李承泽简直恨死范闲了,开始疯狂散消息,将抱月楼是范思辙开的,使劲散消息。
李承泽今日在茶楼看戏,回来的晚了,进门就看见李云琼坐在他的秋千上,一晃一晃的,李承泽连忙上前,“小姑姑,这是怎么了?”
李承泽发现了李云琼一般没事不会出来她的小院,可今日出来专门见他可就是有事了,指点,或者帮忙,都有可能。
“最近好玩吗?”问的是李承泽和范闲的各种交锋。
李承泽的表情一下子耷拉了下来,要是有耳朵的话,这会估计已经垂下来了。
“不好玩”
当然不好玩,赖名臣现在在查贪污腐败,李承泽走私的钱可用在上面,他可就是重点查处对象,哪里有什么好心情。
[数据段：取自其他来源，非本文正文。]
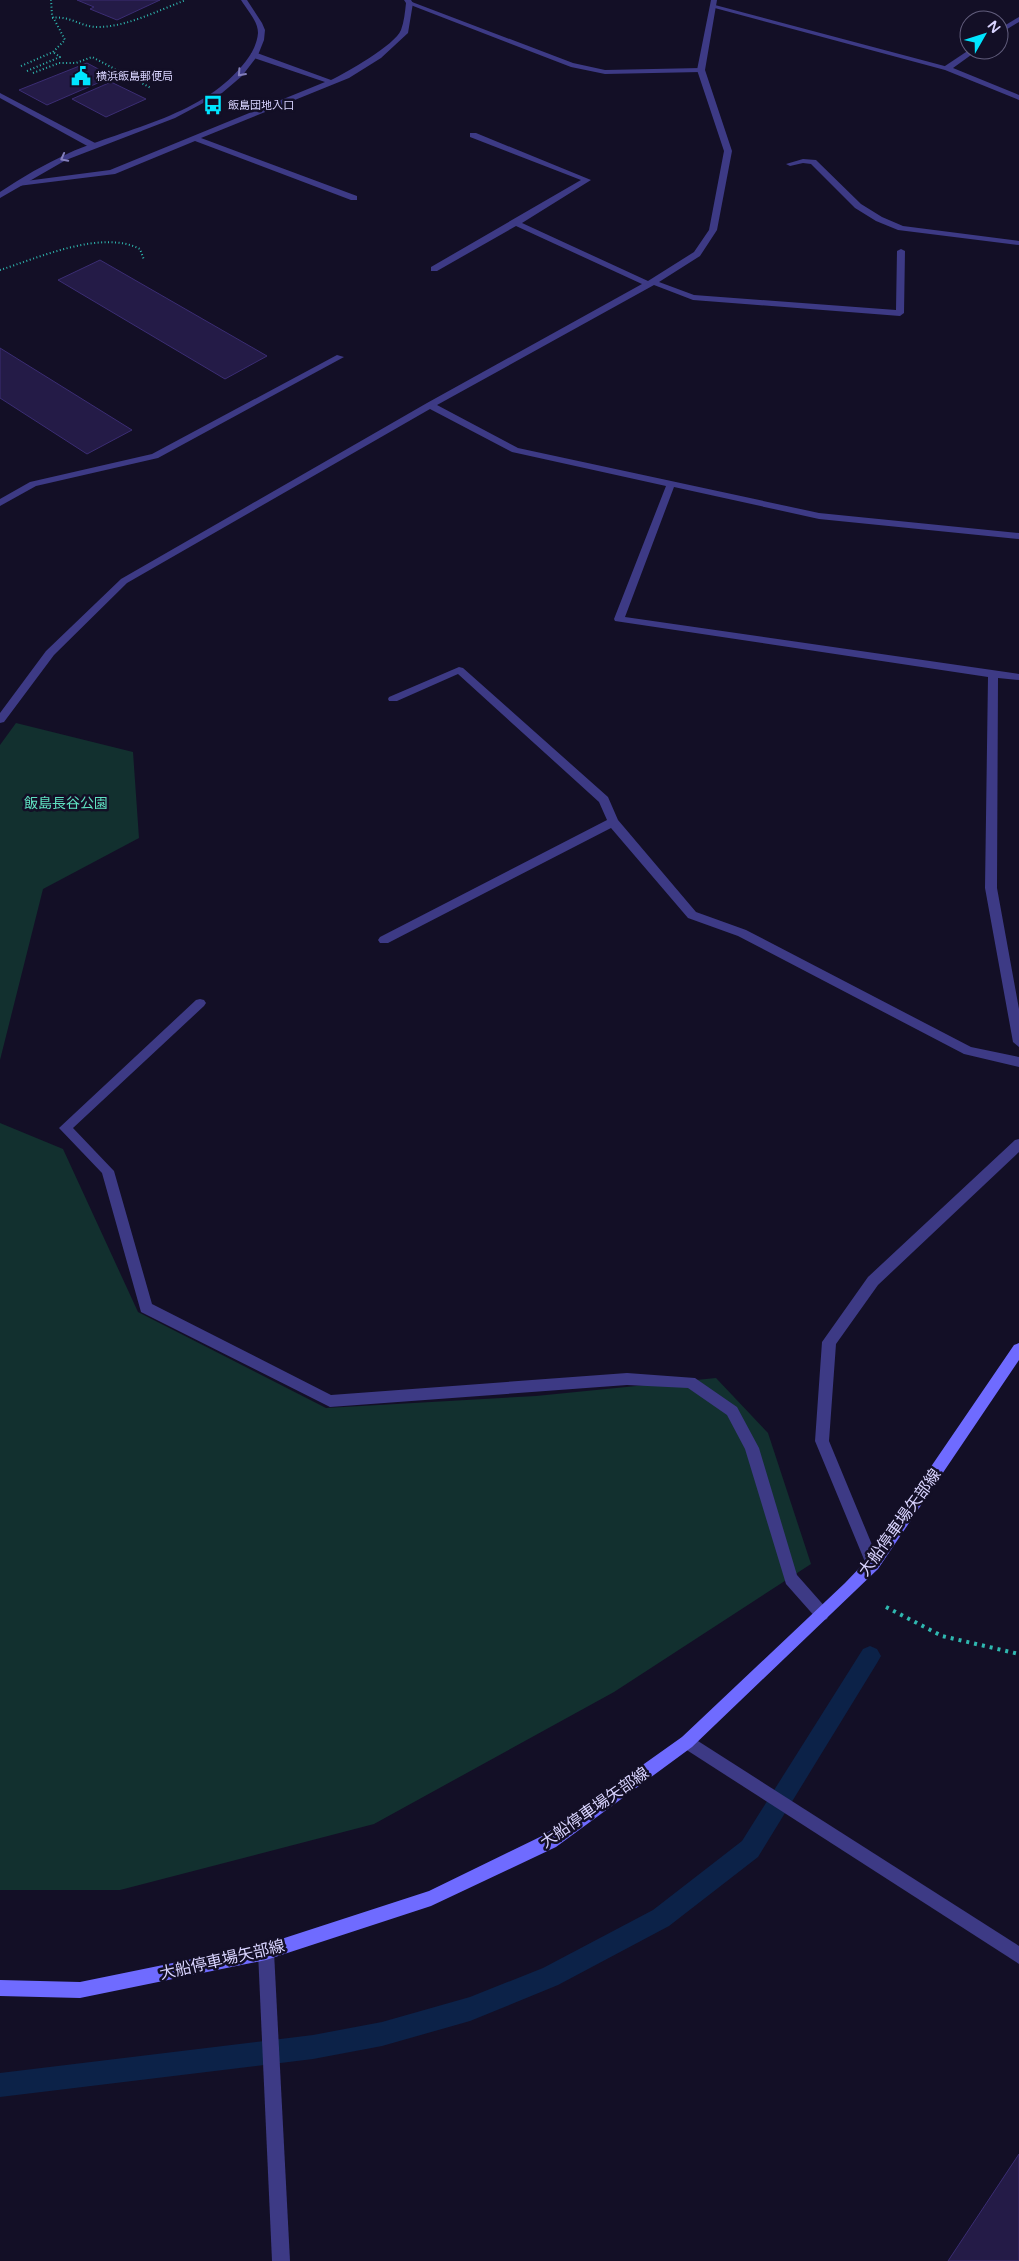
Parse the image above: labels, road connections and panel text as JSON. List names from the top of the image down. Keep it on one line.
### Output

李云琼从荷包里掏出一个锦囊扔给李承泽,“给你的,一样的规矩。”
里面掏出来是一条银链子,中间串着一颗同样的墨玉,明显和手腕上的那颗是一样大小。
“处理好了,同样五十黑冰卫,去吧!”李云琼没多说什么就走了,锦囊里当然还有东西,比如纸张上的“流言真亦是假假亦是真,利用好了,假的也可以变成真的。”
“党羽,贵精不贵多。”
“君者,恩威并施讲究时间。”
种种话语,李承泽思索到了李云琼的用意了,李云琼是在教他为君,一步步成为帝王,但现在,李云琼是在让他用自己之前干的破事历练。
先帝最宠爱的公主可是和两位可能继位皇子,一同上的上书房,学的为君,学的心计。
要不是两位皇兄意外死亡,哪里轮到到李云潜那位根本没接受过帝王栽培的人继位,搞的现在庆国乌烟瘴气,难搞的死。
李承泽在湖边一手鱼饵撒下去,脑海中思索现在的情况,戴公公保不住了,也不需要保,但是是由他引的头,范闲因着戴公公去查他,继而牵引出赖名臣查贪。
李承泽派人去查了一遍他手底下的人,没几个是干净的,好家伙,自己这些年养了个什么玩意,自己的钱怕是养大了这些人的野心吧!
李承泽松了口气,小姑姑说的对,这党羽是该好好修修了。随即将手中的鱼饵全部抛下去了,拍拍手准备回去处理事了,旁边的谢必安看着一湖已经翻肚皮的鱼,指挥旁边的下人将鱼给换了。
李云琼手里在看账本,今年她不在江南,如今到了该交账本的时候,只能让人从江南运来,李云琼在对比过后重新计算。